● Task requirements
Search the records for the string "https" and copy every line in which it appears.

Stored data entries
· · ·
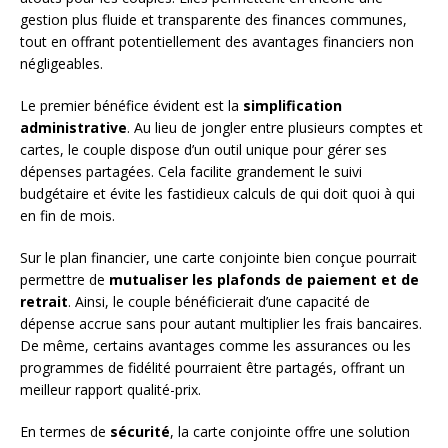
gestion plus fluide et transparente des finances communes,
tout en offrant potentiellement des avantages financiers non
négligeables.
Le premier bénéfice évident est la
simplification
administrative
. Au lieu de jongler entre plusieurs comptes et
cartes, le couple dispose d’un outil unique pour gérer ses
dépenses partagées. Cela facilite grandement le suivi
budgétaire et évite les fastidieux calculs de qui doit quoi à qui
en fin de mois.
Sur le plan financier, une carte conjointe bien conçue pourrait
permettre de
mutualiser les plafonds de paiement et de
retrait
. Ainsi, le couple bénéficierait d’une capacité de
dépense accrue sans pour autant multiplier les frais bancaires.
De même, certains avantages comme les assurances ou les
programmes de fidélité pourraient être partagés, offrant un
meilleur rapport qualité-prix.
En termes de
sécurité
, la carte conjointe offre une solution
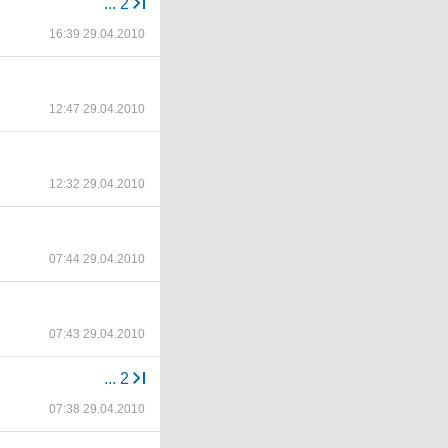
...
2
16:39 29.04.2010
12:47 29.04.2010
12:32 29.04.2010
07:44 29.04.2010
07:43 29.04.2010
...
2
07:38 29.04.2010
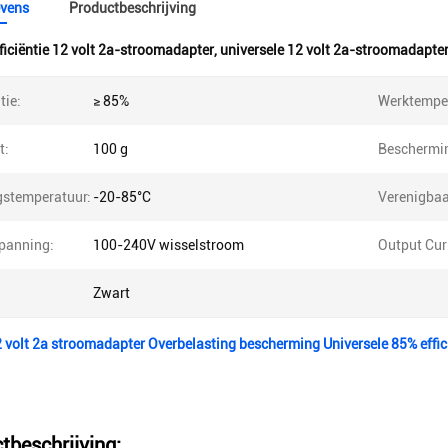
vens
Productbeschrijving
ficiëntie 12 volt 2a-stroomadapter
,
universele 12 volt 2a-stroomadapte
tie:
≥ 85%
Werktemper
t:
100 g
Beschermi
gstemperatuur:
-20-85°C
Verenigbaa
spanning:
100-240V wisselstroom
Output Cur
Zwart
12 volt 2a stroomadapter Overbelasting bescherming Universele 85% effic
tbeschrijving:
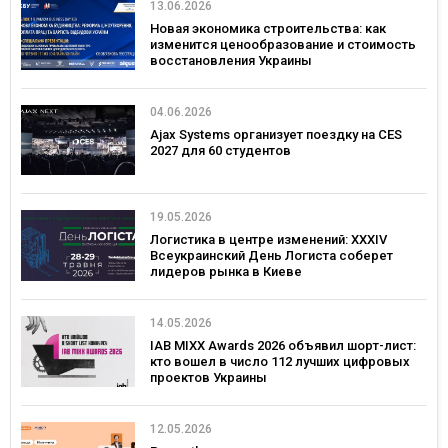
13.06.2026
Новая экономика строительства: как
изменится ценообразование и стоимость
восстановления Украины
04.06.2026
Ajax Systems организует поездку на CES
2027 для 60 студентов
19.05.2026
Логистика в центре изменений: XXXIV
Всеукраинский День Логиста соберет
лидеров рынка в Киеве
14.05.2026
IAB MIXX Awards 2026 объявил шорт-лист:
кто вошел в число 112 лучших цифровых
проектов Украины
12.05.2026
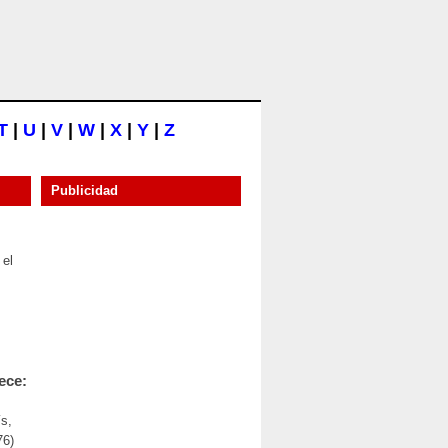
T
|
U
|
V
|
W
|
X
|
Y
|
Z
Publicidad
 el
ece:
s,
76)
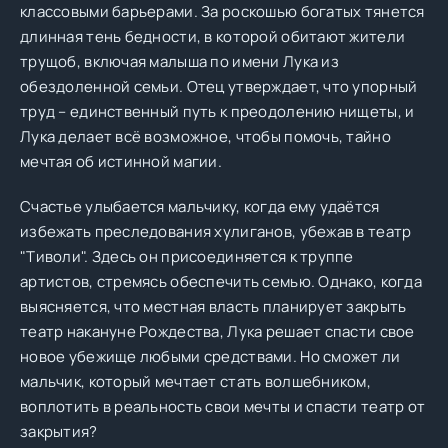
классовыми барьерами. За роскошью богатых тянется
длинная тень бедности, в которой обитают жители
трущоб, включая малыша по имени Лука из
обездоленной семьи. Отец утверждает, что упорный
труд – единственный путь к преодолению нищеты, и
Лука делает всё возможное, чтобы помочь, тайно
мечтая об истинной магии.
Счастье улыбается мальчику, когда ему удаётся
избежать преследования хулиганов, убежав в театр
"Тиволи". Здесь он присоединяется к труппе
артистов, стремясь обеспечить семью. Однако, когда
выясняется, что местная власть планирует закрыть
театр накануне Рождества, Лука решает спасти свое
новое убежище любыми средствами. Но сможет ли
мальчик, который мечтает стать волшебником,
воплотить в реальность свои мечты и спасти театр от
закрытия?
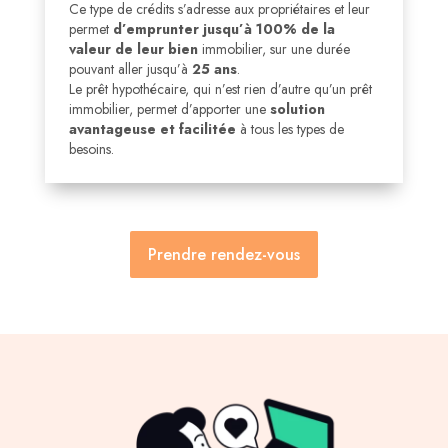
Ce type de crédits s’adresse aux propriétaires et leur
permet
d’emprunter jusqu’à 100% de la
valeur de leur bien
immobilier, sur une durée
pouvant aller jusqu’à
25 ans
.
Le prêt hypothécaire, qui n’est rien d’autre qu’un prêt
immobilier, permet d’apporter une
solution
avantageuse et facilitée
à tous les types de
besoins.
Prendre rendez-vous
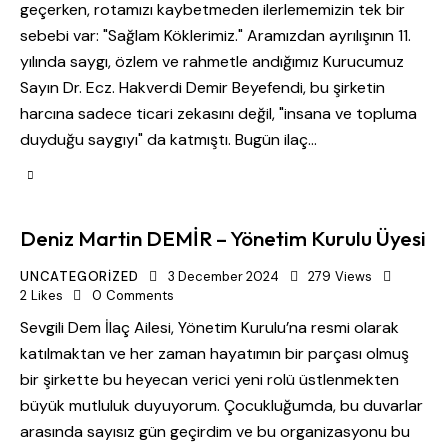
geçerken, rotamızı kaybetmeden ilerlememizin tek bir
sebebi var: "Sağlam Köklerimiz." Aramızdan ayrılışının 11.
yılında saygı, özlem ve rahmetle andığımız Kurucumuz
Sayın Dr. Ecz. Hakverdi Demir Beyefendi, bu şirketin
harcına sadece ticari zekasını değil, "insana ve topluma
duyduğu saygıyı" da katmıştı. Bugün ilaç…
Deniz Martin DEMİR – Yönetim Kurulu Üyesi
UNCATEGORIZED
3 December 2024
279
Views
2
Likes
0
Comments
Sevgili Dem İlaç Ailesi, Yönetim Kurulu’na resmi olarak
katılmaktan ve her zaman hayatımın bir parçası olmuş
bir şirkette bu heyecan verici yeni rolü üstlenmekten
büyük mutluluk duyuyorum. Çocukluğumda, bu duvarlar
arasında sayısız gün geçirdim ve bu organizasyonu bu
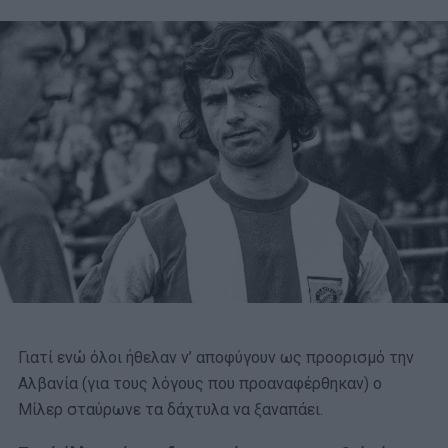
Γιατί ενώ όλοι ήθελαν ν’ αποφύγουν ως προορισμό την
Αλβανία (για τους λόγους που προαναφέρθηκαν) ο
Μίλερ σταύρωνε τα δάχτυλα να ξαναπάει.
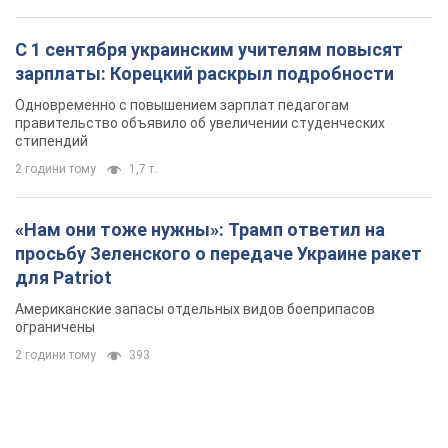
С 1 сентября украинским учителям повысят
зарплаты: Корецкий раскрыл подробности
Одновременно с повышением зарплат педагогам
правительство объявило об увеличении студенческих
стипендий
2 години тому
1,7 т.
«Нам они тоже нужны»: Трамп ответил на
просьбу Зеленского о передаче Украине ракет
для Patriot
Американские запасы отдельных видов боеприпасов
ограничены
2 години тому
393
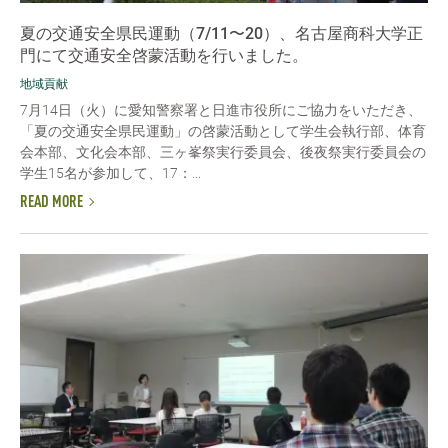
夏の交通安全県民運動（7/11〜20）、名古屋商科大学正
門にて交通安全啓蒙活動を行いました。
地域貢献
7月14日（火）に愛知警察署と日進市役所にご協力をいただき、
「夏の交通安全県民運動」の啓蒙活動として学生会執行部、体育
会本部、文化会本部、三ヶ峯祭実行委員会、後夜祭実行委員会の
学生15名が参加して、17：...
READ MORE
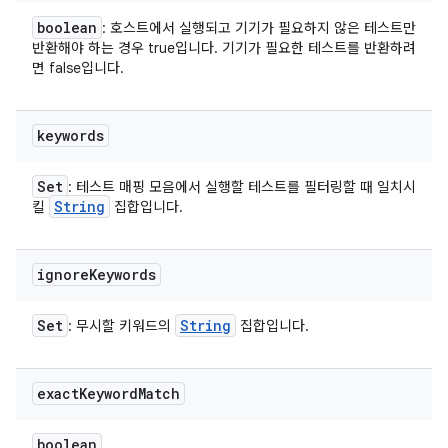
boolean
: 호스트에서 실행되고 기기가 필요하지 않은 테스트만
반환해야 하는 경우 true입니다. 기기가 필요한 테스트를 반환하려
면 false입니다.
keywords
Set
: 테스트 매핑 모음에서 실행할 테스트를 필터링할 때 일치시
String
킬
집합입니다.
ignore
Keywords
Set
String
: 무시할 키워드의
집합입니다.
exact
Keyword
Match
boolean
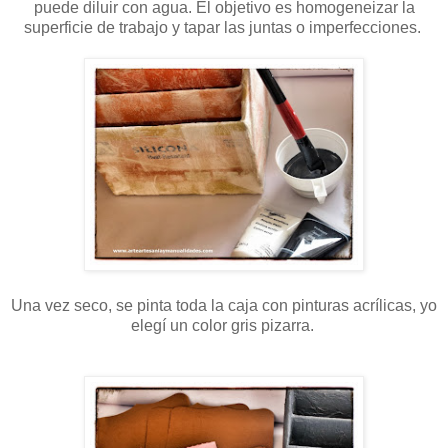
puede diluir con agua. El objetivo es homogeneizar la
superficie de trabajo y tapar las juntas o imperfecciones.
Una vez seco, se pinta toda la caja con pinturas acrílicas, yo
elegí un color gris pizarra.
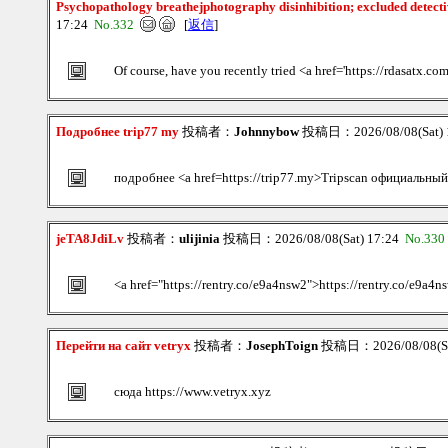
Psychopathology breathejphotography disinhibition; excluded detecti
17:24
No.332
[
返信
]
Of course, have you recently tried <a href='https://rdasatx.com
Подробнее trip77 my
投稿者：
Johnnybow
投稿日：2026/08/08(Sat) 
подробнее <a href=https://trip77.my>Tripscan официальны
jeTA8JdiLv
投稿者：
ulijinia
投稿日：2026/08/08(Sat) 17:24
No.330
<a href="https://rentry.co/e9a4nsw2">https://rentry.co/e9a4
Перейти на сайт vetryx
投稿者：
JosephToign
投稿日：2026/08/08(Sa
сюда https://www.vetryx.xyz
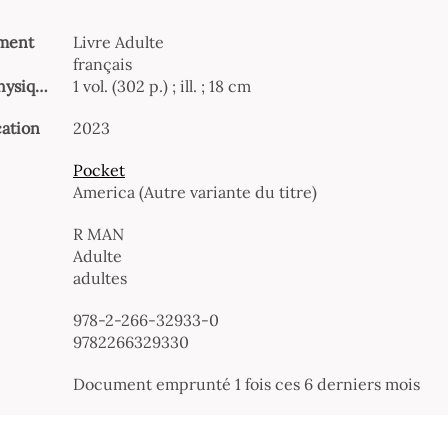
ment
Livre Adulte
français
Description physique
1 vol. (302 p.) ; ill. ; 18 cm
cation
2023
Pocket
America (Autre variante du titre)
R MAN
Adulte
adultes
978-2-266-32933-0
9782266329330
Document emprunté 1 fois ces 6 derniers mois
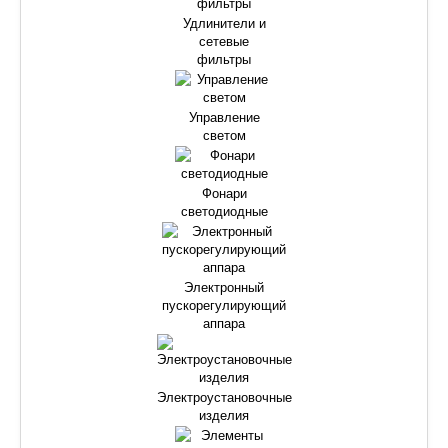
Удлинители и
сетевые
фильтры
Управление
светом
Фонари
светодиодные
Электронный
пускорегулирующий
аппара
Электроустановочные
изделия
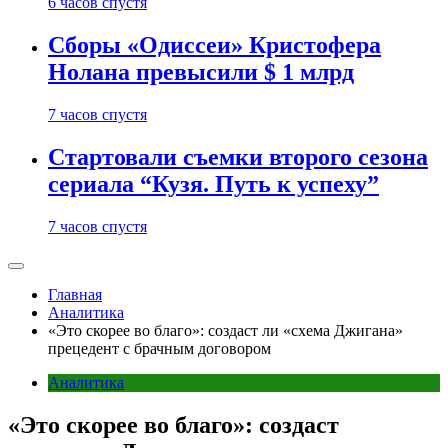
6 часов спустя
Сборы «Одиссеи» Кристофера
Нолана превысили $ 1 млрд
7 часов спустя
Стартовали съемки второго сезона
сериала “Кузя. Путь к успеху”
7 часов спустя
Главная
Аналитика
«Это скорее во благо»: создаст ли «схема Джигана»
прецедент с брачным договором
Аналитика
«Это скорее во благо»: создаст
· · ·
● Result of this task
Of course, have you recently tried <a href='https://rdasatx.com
подробнее <a href=https://trip77.my>Tripscan официальны
<a href="https://rentry.co/e9a4nsw2">https://rentry.co/e9a4
сюда https://www.vetryx.xyz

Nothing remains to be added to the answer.